Long before Paula Minnis was founder of GAIA Empowered Women or a busy mom of four (Will, 16, Genevieve, 14 and twins Gabriella and Charlie, 5) she was making a name for herself in the fashion industry as a buyer and merchandiser for companies such as BCBG and Ralph Lauren.
Disillusioned with the demanding corporate world, she decided to hit pause when she married Todd Minnis, a real estate investor, in 2008. The newly minted wife and stepmom (Will and Genevieve are Todd’s children from a previous marriage) turned her focus to family and interests she’d never had time for before.
“Will and Genevieve were 6 and 4 [respectively],” says Minnis, 42. “And we had the kids every other week, so I found myself super busy one week and the next week I had all this free time.”
To fill her time, she started taking tennis lessons and art classes; she took up piano. But it was volunteer work with International Rescue Committee (IRC), which provides resettlement assistance to refugees, that she found most satisfying.
Minnis was mentoring a Burmese refugee named Catherin when her aha moment hit. Eyes opened to the plight of women fleeing from war and disaster, she realized she could meld her retail savvy with her passion for helping others.
“I didn’t create GAIA because I felt like we needed another handbag in the world,” says the Preston Hollow mom. “It was about finding a way to employ refugees. I want it to be a sustainable business. I want to provide ongoing, dependable income.”
And she’s well on her way. Launched in 2009, GAIA (Greek for “goddess of the Earth”) currently employs 19 women. The line’s handmade accessories — bags, jewelry, etc. — can be found at retailers such as Cabana and Wisteria. It’s launching at J. Crew soon.
As for Minnis, she’s experienced her own evolution.
“I’ve become less focused on myself and more engaged in those around me — from my children to the refugee women to the cashier at the grocery store,” she says.
What’s surprised you most about the refugees you’ve met?

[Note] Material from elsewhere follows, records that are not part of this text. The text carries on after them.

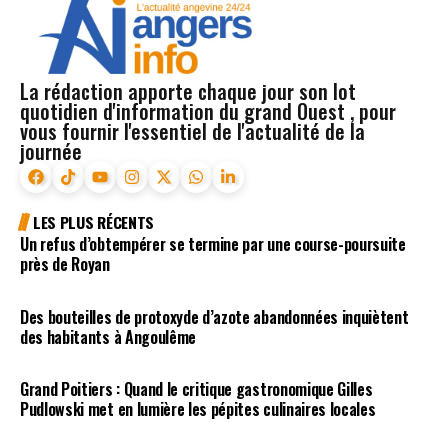
La rédaction apporte chaque jour son lot
quotidien d'information du grand Ouest , pour
vous fournir l'essentiel de l'actualité de la
journée
LES PLUS RÉCENTS
Un refus d’obtempérer se termine par une course-poursuite
près de Royan
Des bouteilles de protoxyde d’azote abandonnées inquiètent
des habitants à Angoulême
Grand Poitiers : Quand le critique gastronomique Gilles
Pudlowski met en lumière les pépites culinaires locales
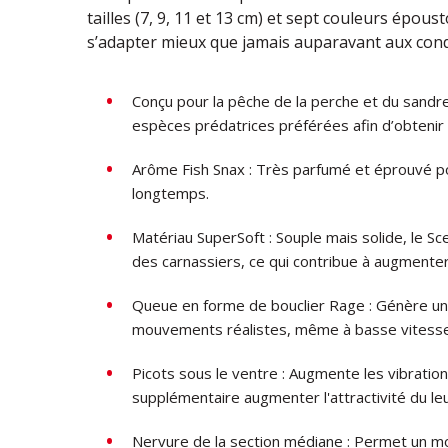
tailles (7, 9, 11 et 13 cm) et sept couleurs épou
s’adapter mieux que jamais auparavant aux con
Conçu pour la pêche de la perche et du sandre
espèces prédatrices préférées afin d’obtenir
Arôme Fish Snax : Très parfumé et éprouvé pou
longtemps.
Matériau SuperSoft : Souple mais solide, le Sc
des carnassiers, ce qui contribue à augmenter 
Queue en forme de bouclier Rage : Génère u
mouvements réalistes, même à basse vitesse
Picots sous le ventre : Augmente les vibratio
supplémentaire augmenter l'attractivité du leu
Nervure de la section médiane : Permet un mo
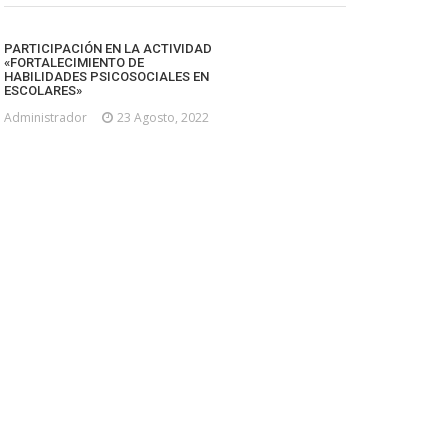
PARTICIPACIÓN EN LA ACTIVIDAD
«FORTALECIMIENTO DE
HABILIDADES PSICOSOCIALES EN
ESCOLARES»
Administrador
23 Agosto, 2022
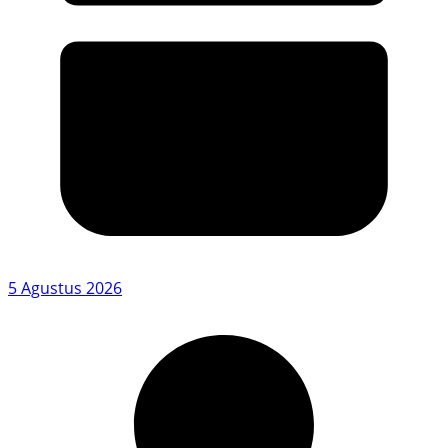
5 Agustus 2026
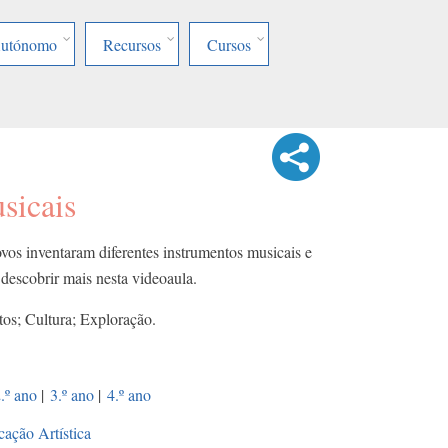
Autónomo
Recursos
Cursos
sicais
ovos inventaram diferentes instrumentos musicais e
 descobrir mais nesta videoaula.
os; Cultura; Exploração.
.º ano
|
3.º ano
|
4.º ano
ação Artística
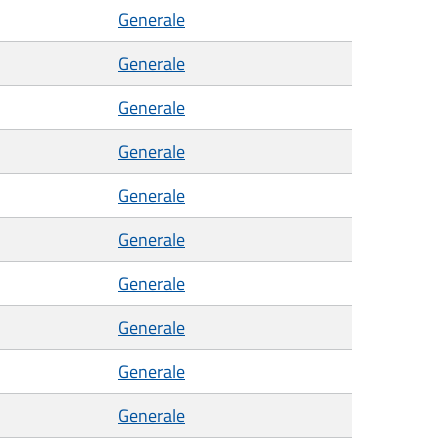
Generale
Generale
Generale
Generale
Generale
Generale
Generale
Generale
Generale
Generale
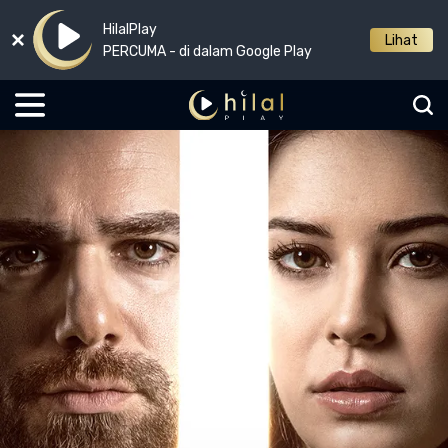
HilalPlay
Lihat
PERCUMA - di dalam Google Play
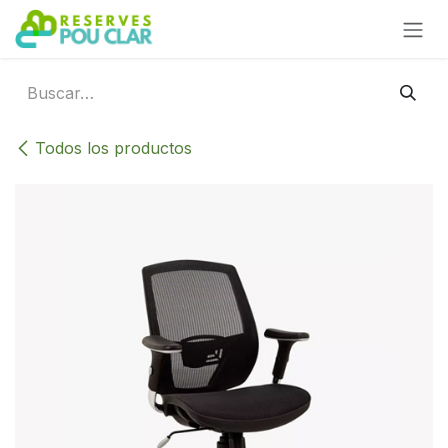
Ir al contenido
Todos los productos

Their resilience. It’s humbling. They’ve fled these horrible circumstances and come to a foreign country … but they’re so happy to be in America. They feel so much gratitude and optimism. They face their challenges head on.
Was there a specific moment that sparked the idea for GAIA?
Catherin and I were doing vocabulary words; I was helping her with her English. One of the words was “sew” and I drew a spool of thread. She recognized it and went to grab a spool she had in her house. I had the lightbulb moment: She can sew. What can I have her make that I can then utilize my experience in the retail industry to help market?
How have you seen these women’s lives change?
We’ve had several women that have been able to buy homes, and then there’s the psychological impact of knowing they’re able to provide for their families. It’s empowering for them to be able to contribute.
How have you balanced a growing family with a burgeoning business?
I’m fortunate to have an awesome team. That’s key. I work mommy hours. I wake up early and work, and then I go to the office and leave early to pick them up from school.
How do you stay sane with so much going on?
I do what I call “grandma yoga,” which is yoga that’s more about stretching, breathing and hitting reset. But certain things have had to fall by the wayside and working out has been one. I have started to spend more time with friends. I realized how important that is — just to laugh and have a couple of margaritas.
Describe your perfect date night.
We love Ku Sushi & Japanese Cuisine in Dallas followed by some sort of event — a concert, movie, the theater or the opera.
Favorite way to spend family time?
Coyote Drive-In Theater. (Todd is a founding partner.) We take the kids to the Nasher Sculpture Center, the Perot Museum of Nature and Science, the Dallas Museum of Art and Klyde Warren Park.
How has your work shaped the way you parent?
I’ve always wanted my kids to have a global perspective — to recognize our small space on this earth — and to value diversity and the beauty of different cultures. I also hope they come to realize that selflessness and joy are intertwined.
In what ways are you cultivating social consciousness in your kids?
They’ve sat on the floor at Iraqi refugee homes and eaten Arabic food. They’ve had Burmese soup at Burmese refugees’ homes. I had a holiday party at my home and hosted all the refugee women we employ. We celebrated Ramadan with many of our refugees, and they celebrated Christmas with us.
Where does your passion for helping others come from?
My passion for doing good for others was initially rooted in my desire to shift from a self-centered focus in my life to an others-centered focus. I can attest to the truth of the Ghandi quote, “The best way to find yourself is by losing yourself in the service of others.” As I’ve evolved, my passion has become deeply rooted in faith and the belief that to whom much is given much is required.